For Distance – “You’ve Got to Have Speed in the Swing.”
I. The Waggle Motion helps to initiate your golf swing. These movements act as a rehearsal for the swing and they serve to ready the body and to relax muscles. It provides a smooth transition from the static position at set-up to the dynamic in-swing movements.
II. The club head moves away from the ball in a swinging manner. To achieve full and complete extension, the arms and hands travel out and up in a wide arc. When the club head is traveling through a wide arc it gathers speed and velocity. That equals distance!
III. The violent force of a tee shot has to swing around a steady head position. Even though the actual center of the swing is located in the sternum, it is easier to think about the head as it relates to the body turn, weight shift and swing.
PGA Tour analyses indicate that professional’s heads move about two inches on the backswing. Allowing for a slight movement makes room for a good full turn.
- The head at set-up must be slightly behind the ball.
- During the backswing the head must stay within the stance, that is, move no farther back than the inside of the right foot.
- During the forward swing, the head must remain behind the ball position until after impact. It should then move forward and up to a relaxed finish of the swing.
IV. Weight Shift and Footwork
A fundamental weight transfer takes place during the backswing. Nearly 80% of the body weight shifts to the right side by the time the hands have swung back to waist height. Most of that happens because the hips and shoulders have started to turn. And, as that happens the feet begin to play an active part.
The correct movement of the feet during the backswing and forward swing is rolling the ankles.
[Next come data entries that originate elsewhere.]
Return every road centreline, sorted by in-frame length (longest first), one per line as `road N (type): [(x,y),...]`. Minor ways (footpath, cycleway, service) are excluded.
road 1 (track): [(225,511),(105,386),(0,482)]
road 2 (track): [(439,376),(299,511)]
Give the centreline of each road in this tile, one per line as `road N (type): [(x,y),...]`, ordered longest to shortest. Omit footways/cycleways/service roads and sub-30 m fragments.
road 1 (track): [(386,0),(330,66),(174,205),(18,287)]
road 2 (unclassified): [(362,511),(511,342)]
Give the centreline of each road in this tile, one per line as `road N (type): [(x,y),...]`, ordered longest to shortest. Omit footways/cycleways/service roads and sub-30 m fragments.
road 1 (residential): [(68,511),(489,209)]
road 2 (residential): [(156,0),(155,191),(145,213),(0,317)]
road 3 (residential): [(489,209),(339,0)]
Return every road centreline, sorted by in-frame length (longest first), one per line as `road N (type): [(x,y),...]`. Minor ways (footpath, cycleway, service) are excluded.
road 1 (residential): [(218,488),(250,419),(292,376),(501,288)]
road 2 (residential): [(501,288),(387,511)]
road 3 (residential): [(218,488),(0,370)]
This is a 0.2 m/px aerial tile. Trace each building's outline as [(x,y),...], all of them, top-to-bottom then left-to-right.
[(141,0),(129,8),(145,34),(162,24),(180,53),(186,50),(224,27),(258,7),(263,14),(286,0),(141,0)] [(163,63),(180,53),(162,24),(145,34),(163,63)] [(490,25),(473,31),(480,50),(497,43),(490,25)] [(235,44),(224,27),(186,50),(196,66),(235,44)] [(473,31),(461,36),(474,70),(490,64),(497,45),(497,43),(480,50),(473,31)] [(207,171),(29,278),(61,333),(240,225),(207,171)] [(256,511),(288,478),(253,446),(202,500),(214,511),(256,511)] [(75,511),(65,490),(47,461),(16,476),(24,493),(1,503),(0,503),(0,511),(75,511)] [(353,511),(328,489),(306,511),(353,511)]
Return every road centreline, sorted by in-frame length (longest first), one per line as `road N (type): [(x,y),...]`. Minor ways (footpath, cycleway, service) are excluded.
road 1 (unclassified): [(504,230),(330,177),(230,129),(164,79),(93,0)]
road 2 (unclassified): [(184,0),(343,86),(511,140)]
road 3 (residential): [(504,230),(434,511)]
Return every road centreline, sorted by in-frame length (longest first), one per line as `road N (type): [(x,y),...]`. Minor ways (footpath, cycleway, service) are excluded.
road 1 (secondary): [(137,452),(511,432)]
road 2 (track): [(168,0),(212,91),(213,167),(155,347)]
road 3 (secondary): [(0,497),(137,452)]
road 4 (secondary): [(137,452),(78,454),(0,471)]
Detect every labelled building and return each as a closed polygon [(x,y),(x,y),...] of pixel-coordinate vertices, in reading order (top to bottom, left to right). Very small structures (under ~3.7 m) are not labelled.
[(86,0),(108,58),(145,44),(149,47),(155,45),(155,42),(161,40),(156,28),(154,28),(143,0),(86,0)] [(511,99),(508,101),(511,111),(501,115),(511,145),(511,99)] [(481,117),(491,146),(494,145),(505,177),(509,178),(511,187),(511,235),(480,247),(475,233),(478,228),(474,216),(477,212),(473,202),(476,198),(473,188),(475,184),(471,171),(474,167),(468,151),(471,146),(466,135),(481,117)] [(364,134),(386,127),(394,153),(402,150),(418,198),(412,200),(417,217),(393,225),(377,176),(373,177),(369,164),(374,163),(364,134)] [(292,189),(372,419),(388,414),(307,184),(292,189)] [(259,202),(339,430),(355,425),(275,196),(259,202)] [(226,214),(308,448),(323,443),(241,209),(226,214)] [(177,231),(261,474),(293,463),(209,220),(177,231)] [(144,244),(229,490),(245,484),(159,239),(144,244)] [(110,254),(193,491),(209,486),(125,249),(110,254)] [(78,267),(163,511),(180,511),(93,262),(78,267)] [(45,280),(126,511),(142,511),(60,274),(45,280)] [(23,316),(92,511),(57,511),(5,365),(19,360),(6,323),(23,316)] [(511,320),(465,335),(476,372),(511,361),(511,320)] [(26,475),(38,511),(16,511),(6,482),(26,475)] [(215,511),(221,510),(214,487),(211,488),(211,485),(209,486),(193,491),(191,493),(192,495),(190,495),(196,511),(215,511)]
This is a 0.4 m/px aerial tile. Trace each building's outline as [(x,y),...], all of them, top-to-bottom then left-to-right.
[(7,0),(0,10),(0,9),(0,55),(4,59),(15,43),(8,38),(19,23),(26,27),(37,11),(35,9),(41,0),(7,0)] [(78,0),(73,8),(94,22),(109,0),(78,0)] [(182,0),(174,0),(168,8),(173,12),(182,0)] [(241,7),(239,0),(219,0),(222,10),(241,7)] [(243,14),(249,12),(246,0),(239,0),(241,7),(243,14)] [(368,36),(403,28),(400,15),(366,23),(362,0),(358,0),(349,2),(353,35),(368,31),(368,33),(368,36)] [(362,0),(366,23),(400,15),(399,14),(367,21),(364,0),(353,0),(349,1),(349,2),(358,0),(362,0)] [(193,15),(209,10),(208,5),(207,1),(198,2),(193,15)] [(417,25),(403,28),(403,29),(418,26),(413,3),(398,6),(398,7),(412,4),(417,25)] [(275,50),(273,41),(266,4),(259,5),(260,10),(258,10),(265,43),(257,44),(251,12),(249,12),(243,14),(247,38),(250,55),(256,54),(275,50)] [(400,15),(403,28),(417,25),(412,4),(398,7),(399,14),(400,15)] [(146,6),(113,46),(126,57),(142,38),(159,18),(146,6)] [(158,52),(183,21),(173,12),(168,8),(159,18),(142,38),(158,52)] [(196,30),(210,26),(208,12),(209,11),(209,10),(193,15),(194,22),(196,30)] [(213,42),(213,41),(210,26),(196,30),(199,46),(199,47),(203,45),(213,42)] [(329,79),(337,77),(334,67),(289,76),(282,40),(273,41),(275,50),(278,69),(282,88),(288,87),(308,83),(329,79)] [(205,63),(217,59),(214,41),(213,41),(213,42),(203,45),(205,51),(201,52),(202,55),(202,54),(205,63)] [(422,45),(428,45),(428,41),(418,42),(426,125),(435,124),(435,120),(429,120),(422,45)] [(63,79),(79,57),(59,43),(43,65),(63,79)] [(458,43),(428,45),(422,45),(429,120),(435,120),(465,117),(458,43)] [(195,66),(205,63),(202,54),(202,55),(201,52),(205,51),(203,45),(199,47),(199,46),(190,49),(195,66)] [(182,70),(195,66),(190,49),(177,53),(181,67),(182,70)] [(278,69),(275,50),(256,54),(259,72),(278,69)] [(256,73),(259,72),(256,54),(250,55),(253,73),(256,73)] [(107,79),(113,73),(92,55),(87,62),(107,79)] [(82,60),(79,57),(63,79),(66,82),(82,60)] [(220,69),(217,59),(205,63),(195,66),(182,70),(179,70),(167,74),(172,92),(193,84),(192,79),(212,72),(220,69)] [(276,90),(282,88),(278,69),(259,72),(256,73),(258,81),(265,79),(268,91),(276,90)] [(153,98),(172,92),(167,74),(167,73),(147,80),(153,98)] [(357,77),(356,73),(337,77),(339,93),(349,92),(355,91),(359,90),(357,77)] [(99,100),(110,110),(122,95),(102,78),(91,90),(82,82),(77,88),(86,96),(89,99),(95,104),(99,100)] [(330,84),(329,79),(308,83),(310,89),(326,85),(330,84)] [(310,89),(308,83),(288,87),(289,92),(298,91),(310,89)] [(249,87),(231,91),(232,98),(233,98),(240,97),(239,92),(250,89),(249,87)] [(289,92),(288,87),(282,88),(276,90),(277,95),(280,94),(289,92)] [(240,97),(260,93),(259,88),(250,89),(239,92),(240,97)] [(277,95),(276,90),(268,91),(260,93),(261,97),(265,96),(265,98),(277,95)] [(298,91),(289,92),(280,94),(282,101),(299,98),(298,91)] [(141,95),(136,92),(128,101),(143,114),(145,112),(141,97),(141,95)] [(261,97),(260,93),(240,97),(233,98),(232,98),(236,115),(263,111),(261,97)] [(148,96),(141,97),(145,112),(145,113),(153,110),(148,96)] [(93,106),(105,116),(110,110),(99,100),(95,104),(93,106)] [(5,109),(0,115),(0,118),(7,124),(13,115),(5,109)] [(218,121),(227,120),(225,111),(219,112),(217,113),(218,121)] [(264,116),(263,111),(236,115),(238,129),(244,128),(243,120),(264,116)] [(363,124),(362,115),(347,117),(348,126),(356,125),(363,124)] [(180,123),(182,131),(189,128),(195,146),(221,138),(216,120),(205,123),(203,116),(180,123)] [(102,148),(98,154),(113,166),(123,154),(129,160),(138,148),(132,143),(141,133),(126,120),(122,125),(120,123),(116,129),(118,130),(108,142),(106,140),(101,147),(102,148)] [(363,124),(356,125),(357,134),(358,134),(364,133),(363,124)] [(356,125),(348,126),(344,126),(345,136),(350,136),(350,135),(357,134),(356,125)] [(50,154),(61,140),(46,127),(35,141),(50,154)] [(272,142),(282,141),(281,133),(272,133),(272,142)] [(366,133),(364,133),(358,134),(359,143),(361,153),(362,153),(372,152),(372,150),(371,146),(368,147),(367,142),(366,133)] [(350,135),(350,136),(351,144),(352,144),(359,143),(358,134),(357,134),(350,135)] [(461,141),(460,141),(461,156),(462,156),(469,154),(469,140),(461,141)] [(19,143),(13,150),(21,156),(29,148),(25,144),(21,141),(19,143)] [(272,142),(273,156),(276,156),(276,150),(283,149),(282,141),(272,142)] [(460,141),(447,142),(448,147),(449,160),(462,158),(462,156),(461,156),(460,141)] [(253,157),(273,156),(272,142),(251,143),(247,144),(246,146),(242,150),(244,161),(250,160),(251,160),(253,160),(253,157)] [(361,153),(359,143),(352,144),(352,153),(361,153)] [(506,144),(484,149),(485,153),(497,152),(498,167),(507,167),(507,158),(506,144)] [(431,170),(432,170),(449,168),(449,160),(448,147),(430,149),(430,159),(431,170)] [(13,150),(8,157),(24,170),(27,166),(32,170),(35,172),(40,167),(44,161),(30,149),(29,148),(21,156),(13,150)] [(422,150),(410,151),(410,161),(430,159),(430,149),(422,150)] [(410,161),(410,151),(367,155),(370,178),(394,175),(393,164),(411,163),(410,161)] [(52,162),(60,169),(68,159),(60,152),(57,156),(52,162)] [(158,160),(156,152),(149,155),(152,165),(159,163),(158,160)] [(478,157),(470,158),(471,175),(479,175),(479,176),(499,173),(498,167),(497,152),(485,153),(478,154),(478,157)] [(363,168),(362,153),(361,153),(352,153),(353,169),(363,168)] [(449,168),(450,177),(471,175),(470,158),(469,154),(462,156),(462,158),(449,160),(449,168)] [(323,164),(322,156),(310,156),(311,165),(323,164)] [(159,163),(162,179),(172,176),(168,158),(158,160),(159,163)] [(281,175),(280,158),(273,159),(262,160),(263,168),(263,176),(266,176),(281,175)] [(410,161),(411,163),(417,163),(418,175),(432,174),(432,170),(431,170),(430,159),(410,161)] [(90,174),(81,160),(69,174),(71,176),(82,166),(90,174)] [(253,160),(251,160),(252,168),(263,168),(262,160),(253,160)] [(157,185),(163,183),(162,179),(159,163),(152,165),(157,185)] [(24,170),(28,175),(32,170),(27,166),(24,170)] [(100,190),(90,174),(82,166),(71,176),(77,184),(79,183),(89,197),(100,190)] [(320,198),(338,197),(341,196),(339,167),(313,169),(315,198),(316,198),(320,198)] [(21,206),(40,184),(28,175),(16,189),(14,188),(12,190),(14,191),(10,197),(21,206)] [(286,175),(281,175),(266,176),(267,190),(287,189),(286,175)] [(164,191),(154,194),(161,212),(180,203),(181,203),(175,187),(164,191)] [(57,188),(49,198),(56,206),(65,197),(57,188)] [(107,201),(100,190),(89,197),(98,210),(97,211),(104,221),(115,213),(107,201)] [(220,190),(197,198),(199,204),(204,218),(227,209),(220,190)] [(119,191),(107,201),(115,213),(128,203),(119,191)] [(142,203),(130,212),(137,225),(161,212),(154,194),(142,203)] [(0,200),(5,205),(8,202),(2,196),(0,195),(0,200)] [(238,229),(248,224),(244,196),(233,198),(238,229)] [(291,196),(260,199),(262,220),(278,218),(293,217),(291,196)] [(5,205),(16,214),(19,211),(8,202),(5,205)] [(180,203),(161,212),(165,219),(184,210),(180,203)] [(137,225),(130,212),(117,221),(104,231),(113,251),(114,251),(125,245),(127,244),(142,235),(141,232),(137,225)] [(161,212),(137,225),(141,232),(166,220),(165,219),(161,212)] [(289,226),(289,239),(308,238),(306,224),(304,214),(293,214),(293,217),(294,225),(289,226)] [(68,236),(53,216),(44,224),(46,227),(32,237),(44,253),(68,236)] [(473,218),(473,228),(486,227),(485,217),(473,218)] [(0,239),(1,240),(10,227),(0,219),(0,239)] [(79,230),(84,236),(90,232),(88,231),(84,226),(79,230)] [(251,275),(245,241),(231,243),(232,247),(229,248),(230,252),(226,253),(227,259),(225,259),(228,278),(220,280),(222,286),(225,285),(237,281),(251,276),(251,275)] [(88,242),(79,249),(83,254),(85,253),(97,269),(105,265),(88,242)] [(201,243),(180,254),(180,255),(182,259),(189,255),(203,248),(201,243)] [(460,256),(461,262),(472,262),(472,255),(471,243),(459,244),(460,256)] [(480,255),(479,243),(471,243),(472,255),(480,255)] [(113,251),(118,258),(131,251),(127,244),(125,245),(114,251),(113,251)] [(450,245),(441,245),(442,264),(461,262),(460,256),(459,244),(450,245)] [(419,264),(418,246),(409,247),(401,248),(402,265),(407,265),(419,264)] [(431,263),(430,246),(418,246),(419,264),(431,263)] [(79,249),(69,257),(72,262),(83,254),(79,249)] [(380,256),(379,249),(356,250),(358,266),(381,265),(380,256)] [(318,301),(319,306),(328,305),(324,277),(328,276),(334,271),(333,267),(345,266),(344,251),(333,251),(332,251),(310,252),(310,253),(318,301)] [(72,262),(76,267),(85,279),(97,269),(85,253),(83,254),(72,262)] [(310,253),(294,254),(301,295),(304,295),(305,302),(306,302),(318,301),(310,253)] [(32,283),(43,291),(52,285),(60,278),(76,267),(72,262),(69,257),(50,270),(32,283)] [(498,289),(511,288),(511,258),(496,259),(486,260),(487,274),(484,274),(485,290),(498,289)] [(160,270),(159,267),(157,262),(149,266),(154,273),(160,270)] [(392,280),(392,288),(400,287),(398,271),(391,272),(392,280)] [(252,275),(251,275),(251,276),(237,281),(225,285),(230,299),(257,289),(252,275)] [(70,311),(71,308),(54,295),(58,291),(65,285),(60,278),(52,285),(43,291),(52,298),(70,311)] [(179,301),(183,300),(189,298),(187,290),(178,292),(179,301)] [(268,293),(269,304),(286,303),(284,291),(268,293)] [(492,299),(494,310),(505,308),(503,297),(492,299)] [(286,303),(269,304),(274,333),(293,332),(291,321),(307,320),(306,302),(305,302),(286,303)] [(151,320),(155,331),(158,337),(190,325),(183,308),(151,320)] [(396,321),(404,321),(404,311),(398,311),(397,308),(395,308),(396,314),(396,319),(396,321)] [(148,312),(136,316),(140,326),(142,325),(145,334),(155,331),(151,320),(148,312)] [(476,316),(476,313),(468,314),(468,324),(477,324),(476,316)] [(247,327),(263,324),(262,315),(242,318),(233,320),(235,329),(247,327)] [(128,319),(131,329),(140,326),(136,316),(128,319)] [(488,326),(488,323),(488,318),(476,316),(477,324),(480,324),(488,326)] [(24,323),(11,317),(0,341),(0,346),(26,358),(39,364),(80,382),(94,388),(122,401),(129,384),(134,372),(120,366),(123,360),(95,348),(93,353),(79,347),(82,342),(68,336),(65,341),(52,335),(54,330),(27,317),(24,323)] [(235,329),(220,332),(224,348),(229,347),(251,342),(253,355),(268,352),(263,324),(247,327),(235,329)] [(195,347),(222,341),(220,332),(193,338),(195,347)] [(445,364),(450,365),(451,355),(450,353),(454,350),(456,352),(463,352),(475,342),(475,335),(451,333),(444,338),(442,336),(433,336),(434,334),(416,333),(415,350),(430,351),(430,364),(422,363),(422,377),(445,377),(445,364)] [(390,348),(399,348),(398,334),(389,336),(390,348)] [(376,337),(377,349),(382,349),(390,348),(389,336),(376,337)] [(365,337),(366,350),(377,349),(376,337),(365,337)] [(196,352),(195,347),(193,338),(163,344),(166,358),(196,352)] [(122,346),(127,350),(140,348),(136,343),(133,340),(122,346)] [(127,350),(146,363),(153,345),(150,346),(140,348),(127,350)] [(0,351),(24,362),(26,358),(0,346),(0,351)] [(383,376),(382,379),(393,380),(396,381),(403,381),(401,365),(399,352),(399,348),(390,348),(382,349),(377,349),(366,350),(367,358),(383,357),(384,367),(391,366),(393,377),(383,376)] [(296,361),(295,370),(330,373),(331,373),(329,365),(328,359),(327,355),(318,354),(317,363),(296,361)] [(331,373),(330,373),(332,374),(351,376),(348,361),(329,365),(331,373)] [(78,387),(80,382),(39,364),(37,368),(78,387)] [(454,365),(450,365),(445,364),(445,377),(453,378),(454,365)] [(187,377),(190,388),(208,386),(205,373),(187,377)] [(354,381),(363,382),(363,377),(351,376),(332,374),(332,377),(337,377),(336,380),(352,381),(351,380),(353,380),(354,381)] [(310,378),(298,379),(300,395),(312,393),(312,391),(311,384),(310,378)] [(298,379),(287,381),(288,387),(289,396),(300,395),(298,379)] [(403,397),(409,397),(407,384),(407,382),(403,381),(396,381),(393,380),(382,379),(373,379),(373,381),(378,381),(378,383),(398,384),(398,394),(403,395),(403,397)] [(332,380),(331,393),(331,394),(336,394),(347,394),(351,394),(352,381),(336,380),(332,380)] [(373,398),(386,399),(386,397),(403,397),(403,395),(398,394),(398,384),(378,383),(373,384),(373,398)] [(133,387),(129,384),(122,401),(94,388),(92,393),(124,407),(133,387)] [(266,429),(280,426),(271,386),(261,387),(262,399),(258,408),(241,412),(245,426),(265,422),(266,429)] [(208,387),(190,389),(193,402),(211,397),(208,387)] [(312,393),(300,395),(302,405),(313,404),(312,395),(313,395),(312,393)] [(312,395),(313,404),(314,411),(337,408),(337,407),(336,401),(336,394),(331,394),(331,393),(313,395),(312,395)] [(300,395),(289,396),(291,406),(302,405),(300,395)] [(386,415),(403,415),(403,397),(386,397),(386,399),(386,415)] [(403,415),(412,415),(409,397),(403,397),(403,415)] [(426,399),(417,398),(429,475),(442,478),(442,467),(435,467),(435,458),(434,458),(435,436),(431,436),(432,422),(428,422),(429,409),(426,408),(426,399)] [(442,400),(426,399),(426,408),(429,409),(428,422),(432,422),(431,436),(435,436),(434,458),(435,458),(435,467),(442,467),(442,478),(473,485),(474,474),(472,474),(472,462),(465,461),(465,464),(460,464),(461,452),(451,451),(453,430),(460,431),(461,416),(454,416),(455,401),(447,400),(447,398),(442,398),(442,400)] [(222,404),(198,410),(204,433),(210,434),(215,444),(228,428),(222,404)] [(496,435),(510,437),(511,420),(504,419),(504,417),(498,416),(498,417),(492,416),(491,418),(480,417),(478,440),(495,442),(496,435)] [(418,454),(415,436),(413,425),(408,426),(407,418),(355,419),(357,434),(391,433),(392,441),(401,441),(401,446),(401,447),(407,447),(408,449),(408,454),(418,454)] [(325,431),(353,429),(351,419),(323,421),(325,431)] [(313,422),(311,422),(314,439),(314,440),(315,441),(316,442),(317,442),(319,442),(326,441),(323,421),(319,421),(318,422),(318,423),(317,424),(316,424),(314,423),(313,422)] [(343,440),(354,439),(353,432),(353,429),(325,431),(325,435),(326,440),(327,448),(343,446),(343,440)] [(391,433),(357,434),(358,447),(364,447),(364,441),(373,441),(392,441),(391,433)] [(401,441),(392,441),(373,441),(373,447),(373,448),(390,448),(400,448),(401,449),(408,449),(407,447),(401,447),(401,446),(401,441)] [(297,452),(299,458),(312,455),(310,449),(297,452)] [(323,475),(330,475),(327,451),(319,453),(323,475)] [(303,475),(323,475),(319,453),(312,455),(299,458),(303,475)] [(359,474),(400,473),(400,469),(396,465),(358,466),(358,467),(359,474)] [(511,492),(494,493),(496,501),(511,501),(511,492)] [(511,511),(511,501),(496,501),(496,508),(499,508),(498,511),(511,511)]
This technique makes it easier to keep the weight balanced throughout the swing, never letting it slide to the outside of the right leg and foot
V. Impact and Balanced Finish
The club head must be released during the forward swing. Unless the club is being held too tightly, the swinging action of the arms and the unhinging of the wrists will square the club face immediately before impact.
Releasing the club is a rotation of the entire left arm as it goes through the impact area. The left arm does not collapse or bend at impact. And, the wrist does not break down.
At the end of every swing you should experience – Complete balance. A good, completed swing pattern will have the weight totally to the target side with the hips and shoulders facing in the direction of the target; both arms should be relaxed with elbows bent.